The runtime implements device management, task graph management and execution, data management, backend management, scheduling and task synchronization. It interfaces with the runtime components of the supported backends (e.g. the CUDA runtime).

Unlike the SYCL interface, the runtime is not header-only - it is in fact the major component that needs to be compiled when building AdaptiveCpp. The runtime (compiled as libhipSYCL-rt) is a unified library for all backends. Backends are implemented using polymorphism, i.e. as classes derived from an abstract backend base class. They are dynamically loaded from plugins. When the runtime is initialized, all available backend plugins are discovered and loaded. This means that, regardless of what target the user compiles SYCL code for, all devices seen by available backends will show up when querying available devices. However, in order to actually run kernels on a particular device, it is additionally necessary that the compiler component has generated code for this device. This can lead to the situation where a user can select a device for computation just fine, but then is unable to run kernels on the device if it has not been specified as compilation target when compiling the SYCL code.

Because the runtime is compiled like any regular C++ library, it must not use functionality from the SYCL interface, since the SYCL interface in general cannot be compiled by a regular C++ compiler. In other words, while the SYCL interface calls into the runtime, the inverse is not true. The interaction between SYCL interface and runtime is one-way.

The AdaptiveCpp runtime follows a specification that expands on the Khronos SYCL specification.

The following image illustrates the runtime architecture: Runtime architecture

Compiler

Compilation of user code is driven by python script called syclcc which provides a uniform interface to the compilers for individual backends (e.g., the CUDA compiler). When compiling for CUDA or HIP, hipSYCL additionally provides and relies on a clang plugin that augments the clang CUDA/HIP frontend to also understand SYCL. The clang plugin's main responsibility is kernel outlining, i.e. it identifies kernels and makes sure that all functions needed by the kernel are also compiled for device by attaching the CUDA/HIP __host__ __device__ attributes. Because of the clang plugin, clang is a dependency for the CUDA and ROCm backends. Other backends may use other compilers.

Glue

If a connection needs to be established between some of the other components that requires intimate knowledge or implementation details of both, the glue part of AdaptiveCpp is the right place.

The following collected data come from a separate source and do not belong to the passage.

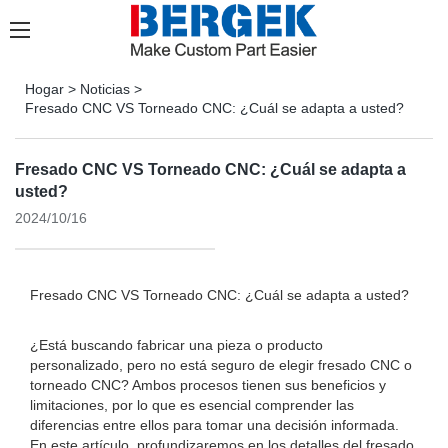
Hogar
>
Noticias
>
Fresado CNC VS Torneado CNC: ¿Cuál se adapta a usted?
Fresado CNC VS Torneado CNC: ¿Cuál se adapta a
usted?
2024/10/16
Fresado CNC VS Torneado CNC: ¿Cuál se adapta a usted?
¿Está buscando fabricar una pieza o producto
personalizado, pero no está seguro de elegir fresado CNC o
torneado CNC? Ambos procesos tienen sus beneficios y
limitaciones, por lo que es esencial comprender las
diferencias entre ellos para tomar una decisión informada.
En este artículo, profundizaremos en los detalles del fresado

The most important part of the glue code are the kernel launchers. The kernel launchers, as the name suggests, implement launching a SYCL kernel for a particular backend. While launching a kernel is semantically part of the runtime as it is subject to the runtime's scheduling decisions, it cannot be a part of the runtime: Launching a kernel may in general require specific compilers (think e.g. of the CUDA <<<>>> syntax or OpenMP pragmas). At the same time, relying on special compilers is only supported in the SYCL interface. The solution is to implement the kernel launch code as a header-only library that is included by the SYCL interface. The kernel launcher code generates a function object which, when executed, will invoke the kernel. This means we can simply pass this function object to the runtime, which will then invoke it when required without having to deal with the question of how exactly a kernel launch happens and what compiler was needed to generate the kernel.

Depending on how much of the SYCL execution model is already provided by the backend, kernel launchers can be relatively simple (e.g. on CUDA/HIP) or more complex. For example, the OpenMP CPU backend needs to also implement parts of the SYCL execution model that are not naturally available already.